Andrea Campagna, dans la réalité, a vécu une historie similaire. Il était un simple carabiniere de vingt ans, qui allait se marier. Il n’était pas violent, il ne militait pour rien, il n’avait tué personne. Un photographe de presse l’immortalisa le jour de l’arrestation d’un membre de Brigades Rouges. Sur le cliché, Andrea Campagna se trouvait à coté de l’homme menotté. Cette photo signa sa condamnation à mort.

Un assassinat revendiqué par les Brigades Rouges.

Vous qui signez, vous êtes certainement aussi au courant des liens entre vos héros romantiques et la mafia de Totò Riina et de Pippo Calò, et de toute la bande de Corleone, notamment dans l’assassinat du préfet Alberto Dalla Chiesa, grand protagoniste de la lutte contre les Brigades Rouges et contre la mafia.

Au passage, lui aussi était un héros de la Résistance italienne anti-fasciste.

Dans cette tribune qui dégouline d’empathie envers ces criminels, vous soulignez la douleur d’être “loin de leur pays”.

Moi aussi je suis loin de mon pays, ainsi que des milliers de jeunes Italiens diplômés et honnêtes qui ne peuvent pas trouver du travail là-bas. Vous allez écrire une tribune pour nous aussi?

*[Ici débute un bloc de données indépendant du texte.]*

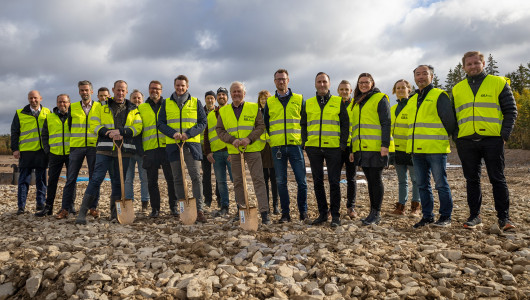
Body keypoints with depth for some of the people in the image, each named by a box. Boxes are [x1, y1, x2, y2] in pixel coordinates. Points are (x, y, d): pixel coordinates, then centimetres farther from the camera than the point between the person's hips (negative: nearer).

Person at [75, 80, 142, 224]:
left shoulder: (133, 109, 13)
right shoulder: (103, 107, 12)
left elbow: (138, 127, 2)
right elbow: (94, 125, 4)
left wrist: (121, 132, -12)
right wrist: (108, 133, -12)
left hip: (124, 150, 1)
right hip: (105, 149, -1)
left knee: (118, 182, 7)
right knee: (96, 179, -7)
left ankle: (114, 214, 16)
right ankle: (82, 212, -3)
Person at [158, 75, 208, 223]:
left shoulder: (196, 102, 9)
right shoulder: (166, 103, 12)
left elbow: (203, 122, 5)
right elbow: (161, 123, 8)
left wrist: (188, 133, -11)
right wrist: (173, 133, -11)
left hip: (192, 143, -1)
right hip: (173, 144, 2)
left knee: (196, 176, -8)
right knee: (178, 179, 5)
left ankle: (199, 209, -4)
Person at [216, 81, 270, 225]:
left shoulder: (253, 108, 4)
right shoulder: (223, 111, 9)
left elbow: (261, 126, -2)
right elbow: (219, 130, 4)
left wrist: (249, 138, -17)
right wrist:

Ces gens n’avaient rien d’héroïque, bien souvent ils étaient des fils de bourgeois gâtés et exaltés, ou plus souvent -comme cela fut le cas pour Cesare Battisti – des délinquants communs.

Votre tribune est une apologie indécente, un « J’accuse” pathétique et aveugle contre un ennemi imaginé -l’état Italien – qui dans ces années là a réussi malgré tout à imposer d’importantes avancées sociales et à faire de l’Italie un Etat moderne.

Vous qui signez, vous justifiez et approuvez l’image de cet homme massacré retrouvé couvert de sang dans le coffre d’une voiture, le 9 mai 1978.

Il s’appelait Aldo Moro.

Il n’était pas un atroce dictateur, comme ceux que la Françafrique arrose, il était le Premier Ministre d’un état démocratique ami de la France, qui mériterait plus de respect.